*** DATA RECORDS ***

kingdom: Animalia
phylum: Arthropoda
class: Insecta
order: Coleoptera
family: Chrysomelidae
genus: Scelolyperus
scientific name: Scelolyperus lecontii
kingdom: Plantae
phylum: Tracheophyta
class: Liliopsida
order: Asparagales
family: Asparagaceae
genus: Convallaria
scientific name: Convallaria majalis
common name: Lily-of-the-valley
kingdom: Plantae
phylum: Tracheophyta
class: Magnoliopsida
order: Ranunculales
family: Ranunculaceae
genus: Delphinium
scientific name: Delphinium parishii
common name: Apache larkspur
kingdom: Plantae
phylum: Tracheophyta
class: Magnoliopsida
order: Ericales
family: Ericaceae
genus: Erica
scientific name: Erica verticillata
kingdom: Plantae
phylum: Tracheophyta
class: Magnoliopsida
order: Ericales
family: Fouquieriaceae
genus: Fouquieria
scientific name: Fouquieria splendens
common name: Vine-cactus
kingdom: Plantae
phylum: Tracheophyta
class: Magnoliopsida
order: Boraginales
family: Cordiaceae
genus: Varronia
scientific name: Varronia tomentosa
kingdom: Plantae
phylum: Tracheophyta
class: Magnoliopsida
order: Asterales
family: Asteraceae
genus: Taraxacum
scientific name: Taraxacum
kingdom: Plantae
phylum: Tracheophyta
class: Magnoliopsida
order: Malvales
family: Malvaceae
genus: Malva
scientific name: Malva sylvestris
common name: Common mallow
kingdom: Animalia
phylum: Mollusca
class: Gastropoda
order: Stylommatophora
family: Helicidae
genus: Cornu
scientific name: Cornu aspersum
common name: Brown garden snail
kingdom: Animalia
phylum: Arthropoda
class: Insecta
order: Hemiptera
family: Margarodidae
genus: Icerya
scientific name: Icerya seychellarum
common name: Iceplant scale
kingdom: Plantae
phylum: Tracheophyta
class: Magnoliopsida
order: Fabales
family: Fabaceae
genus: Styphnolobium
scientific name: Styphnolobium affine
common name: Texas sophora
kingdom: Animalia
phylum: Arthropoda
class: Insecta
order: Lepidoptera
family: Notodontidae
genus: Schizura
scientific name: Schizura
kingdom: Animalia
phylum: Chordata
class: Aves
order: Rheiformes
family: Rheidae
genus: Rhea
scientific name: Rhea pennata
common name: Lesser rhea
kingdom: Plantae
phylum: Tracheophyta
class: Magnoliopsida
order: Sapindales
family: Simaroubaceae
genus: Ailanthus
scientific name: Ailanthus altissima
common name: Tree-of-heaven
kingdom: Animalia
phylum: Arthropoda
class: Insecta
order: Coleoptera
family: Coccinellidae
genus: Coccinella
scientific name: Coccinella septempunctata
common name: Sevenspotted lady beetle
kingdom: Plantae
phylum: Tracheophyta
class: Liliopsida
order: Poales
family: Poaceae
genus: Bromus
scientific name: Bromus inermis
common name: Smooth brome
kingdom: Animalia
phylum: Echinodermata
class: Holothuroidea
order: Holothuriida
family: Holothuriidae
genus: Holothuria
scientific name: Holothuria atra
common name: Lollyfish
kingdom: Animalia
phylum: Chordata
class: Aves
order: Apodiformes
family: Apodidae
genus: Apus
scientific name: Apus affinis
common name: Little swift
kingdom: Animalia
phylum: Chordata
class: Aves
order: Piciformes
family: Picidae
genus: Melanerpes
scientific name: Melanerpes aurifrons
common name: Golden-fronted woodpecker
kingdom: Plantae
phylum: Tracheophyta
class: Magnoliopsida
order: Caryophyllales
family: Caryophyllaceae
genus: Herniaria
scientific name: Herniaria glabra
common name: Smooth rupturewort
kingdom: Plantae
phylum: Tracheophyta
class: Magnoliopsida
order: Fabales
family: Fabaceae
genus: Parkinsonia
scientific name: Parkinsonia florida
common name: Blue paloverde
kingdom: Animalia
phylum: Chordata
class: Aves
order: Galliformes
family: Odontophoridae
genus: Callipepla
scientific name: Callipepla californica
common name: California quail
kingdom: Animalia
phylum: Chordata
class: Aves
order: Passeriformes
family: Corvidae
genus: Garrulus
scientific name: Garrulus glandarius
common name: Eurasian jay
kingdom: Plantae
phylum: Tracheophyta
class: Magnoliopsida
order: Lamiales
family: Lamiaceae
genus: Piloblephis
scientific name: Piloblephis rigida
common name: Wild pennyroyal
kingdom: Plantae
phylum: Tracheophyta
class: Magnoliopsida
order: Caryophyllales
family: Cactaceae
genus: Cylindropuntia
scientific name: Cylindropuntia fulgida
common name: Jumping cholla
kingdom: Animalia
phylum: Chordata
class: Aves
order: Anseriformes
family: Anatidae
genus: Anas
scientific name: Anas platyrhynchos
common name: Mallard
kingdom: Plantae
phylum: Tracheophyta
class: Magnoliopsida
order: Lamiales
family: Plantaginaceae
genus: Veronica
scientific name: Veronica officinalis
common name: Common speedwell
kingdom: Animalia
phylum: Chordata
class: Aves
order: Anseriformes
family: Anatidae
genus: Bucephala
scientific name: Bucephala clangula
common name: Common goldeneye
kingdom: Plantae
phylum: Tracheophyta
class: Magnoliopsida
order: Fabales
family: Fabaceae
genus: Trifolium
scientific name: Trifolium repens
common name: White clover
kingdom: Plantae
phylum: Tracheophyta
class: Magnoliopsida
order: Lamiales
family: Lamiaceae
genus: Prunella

***

Copy every line of the entries above word for word.

kingdom: Animalia
phylum: Arthropoda
class: Insecta
order: Coleoptera
family: Chrysomelidae
genus: Scelolyperus
scientific name: Scelolyperus lecontii
kingdom: Plantae
phylum: Tracheophyta
class: Liliopsida
order: Asparagales
family: Asparagaceae
genus: Convallaria
scientific name: Convallaria majalis
common name: Lily-of-the-valley
kingdom: Plantae
phylum: Tracheophyta
class: Magnoliopsida
order: Ranunculales
family: Ranunculaceae
genus: Delphinium
scientific name: Delphinium parishii
common name: Apache larkspur
kingdom: Plantae
phylum: Tracheophyta
class: Magnoliopsida
order: Ericales
family: Ericaceae
genus: Erica
scientific name: Erica verticillata
kingdom: Plantae
phylum: Tracheophyta
class: Magnoliopsida
order: Ericales
family: Fouquieriaceae
genus: Fouquieria
scientific name: Fouquieria splendens
common name: Vine-cactus
kingdom: Plantae
phylum: Tracheophyta
class: Magnoliopsida
order: Boraginales
family: Cordiaceae
genus: Varronia
scientific name: Varronia tomentosa
kingdom: Plantae
phylum: Tracheophyta
class: Magnoliopsida
order: Asterales
family: Asteraceae
genus: Taraxacum
scientific name: Taraxacum
kingdom: Plantae
phylum: Tracheophyta
class: Magnoliopsida
order: Malvales
family: Malvaceae
genus: Malva
scientific name: Malva sylvestris
common name: Common mallow
kingdom: Animalia
phylum: Mollusca
class: Gastropoda
order: Stylommatophora
family: Helicidae
genus: Cornu
scientific name: Cornu aspersum
common name: Brown garden snail
kingdom: Animalia
phylum: Arthropoda
class: Insecta
order: Hemiptera
family: Margarodidae
genus: Icerya
scientific name: Icerya seychellarum
common name: Iceplant scale
kingdom: Plantae
phylum: Tracheophyta
class: Magnoliopsida
order: Fabales
family: Fabaceae
genus: Styphnolobium
scientific name: Styphnolobium affine
common name: Texas sophora
kingdom: Animalia
phylum: Arthropoda
class: Insecta
order: Lepidoptera
family: Notodontidae
genus: Schizura
scientific name: Schizura
kingdom: Animalia
phylum: Chordata
class: Aves
order: Rheiformes
family: Rheidae
genus: Rhea
scientific name: Rhea pennata
common name: Lesser rhea
kingdom: Plantae
phylum: Tracheophyta
class: Magnoliopsida
order: Sapindales
family: Simaroubaceae
genus: Ailanthus
scientific name: Ailanthus altissima
common name: Tree-of-heaven
kingdom: Animalia
phylum: Arthropoda
class: Insecta
order: Coleoptera
family: Coccinellidae
genus: Coccinella
scientific name: Coccinella septempunctata
common name: Sevenspotted lady beetle
kingdom: Plantae
phylum: Tracheophyta
class: Liliopsida
order: Poales
family: Poaceae
genus: Bromus
scientific name: Bromus inermis
common name: Smooth brome
kingdom: Animalia
phylum: Echinodermata
class: Holothuroidea
order: Holothuriida
family: Holothuriidae
genus: Holothuria
scientific name: Holothuria atra
common name: Lollyfish
kingdom: Animalia
phylum: Chordata
class: Aves
order: Apodiformes
family: Apodidae
genus: Apus
scientific name: Apus affinis
common name: Little swift
kingdom: Animalia
phylum: Chordata
class: Aves
order: Piciformes
family: Picidae
genus: Melanerpes
scientific name: Melanerpes aurifrons
common name: Golden-fronted woodpecker
kingdom: Plantae
phylum: Tracheophyta
class: Magnoliopsida
order: Caryophyllales
family: Caryophyllaceae
genus: Herniaria
scientific name: Herniaria glabra
common name: Smooth rupturewort
kingdom: Plantae
phylum: Tracheophyta
class: Magnoliopsida
order: Fabales
family: Fabaceae
genus: Parkinsonia
scientific name: Parkinsonia florida
common name: Blue paloverde
kingdom: Animalia
phylum: Chordata
class: Aves
order: Galliformes
family: Odontophoridae
genus: Callipepla
scientific name: Callipepla californica
common name: California quail
kingdom: Animalia
phylum: Chordata
class: Aves
order: Passeriformes
family: Corvidae
genus: Garrulus
scientific name: Garrulus glandarius
common name: Eurasian jay
kingdom: Plantae
phylum: Tracheophyta
class: Magnoliopsida
order: Lamiales
family: Lamiaceae
genus: Piloblephis
scientific name: Piloblephis rigida
common name: Wild pennyroyal
kingdom: Plantae
phylum: Tracheophyta
class: Magnoliopsida
order: Caryophyllales
family: Cactaceae
genus: Cylindropuntia
scientific name: Cylindropuntia fulgida
common name: Jumping cholla
kingdom: Animalia
phylum: Chordata
class: Aves
order: Anseriformes
family: Anatidae
genus: Anas
scientific name: Anas platyrhynchos
common name: Mallard
kingdom: Plantae
phylum: Tracheophyta
class: Magnoliopsida
order: Lamiales
family: Plantaginaceae
genus: Veronica
scientific name: Veronica officinalis
common name: Common speedwell
kingdom: Animalia
phylum: Chordata
class: Aves
order: Anseriformes
family: Anatidae
genus: Bucephala
scientific name: Bucephala clangula
common name: Common goldeneye
kingdom: Plantae
phylum: Tracheophyta
class: Magnoliopsida
order: Fabales
family: Fabaceae
genus: Trifolium
scientific name: Trifolium repens
common name: White clover
kingdom: Plantae
phylum: Tracheophyta
class: Magnoliopsida
order: Lamiales
family: Lamiaceae
genus: Prunella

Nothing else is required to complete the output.